═══ Provided text ═══

Residenza del Proconsolo is an affittacamera (rental room) in Florence with lovely accommodations bang in the center of town that come with thrilling views of the Duomo just a few yards away. Full story
Traditionally, affittacamere (rental rooms) in Italy consist of just a spare bedroom or two in a private apartment or house. Occasionally, however, you will find five or more rooms that essentially operate as a B&B or small hotel yet are officially registered as an "affittacamera."

As one of Italy's least regulated lodging categories—the law only stipulates no more than six rooms in no more than two apartments in one building—affittacamere can run the gamut from efficiency apartments to plush accommodations serving hearty breakfasts to a bare room with an old cot and gruff owners.

That said, the simple rooms can be some of the best: insanely cheap, with sea views and homey furnishings overseen by a kindly widow who delights in sharing her stovetop espresso and packaged biscuits while telling tales of Italy as it once was. If she asks you to pretend, should anyone ask, that you're a friend of her nephew's in town for a visit, just go with it; she's merely engaging in the millennia-old Italian art of avoiding taxes.

═══ Given records ═══

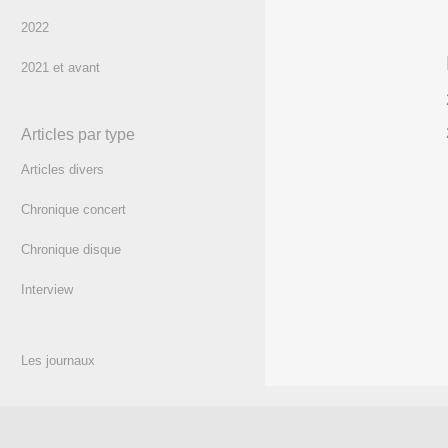
2022
2021 et avant
Articles par type
Articles divers
Chronique concert
Chronique disque
Interview
Les journaux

═══

In the affittacamere text, what limits does the law set on this kind of lodging? The entries come from a source unrelated to the affittacamere text.

It may have no more than six rooms in no more than two apartments in one building.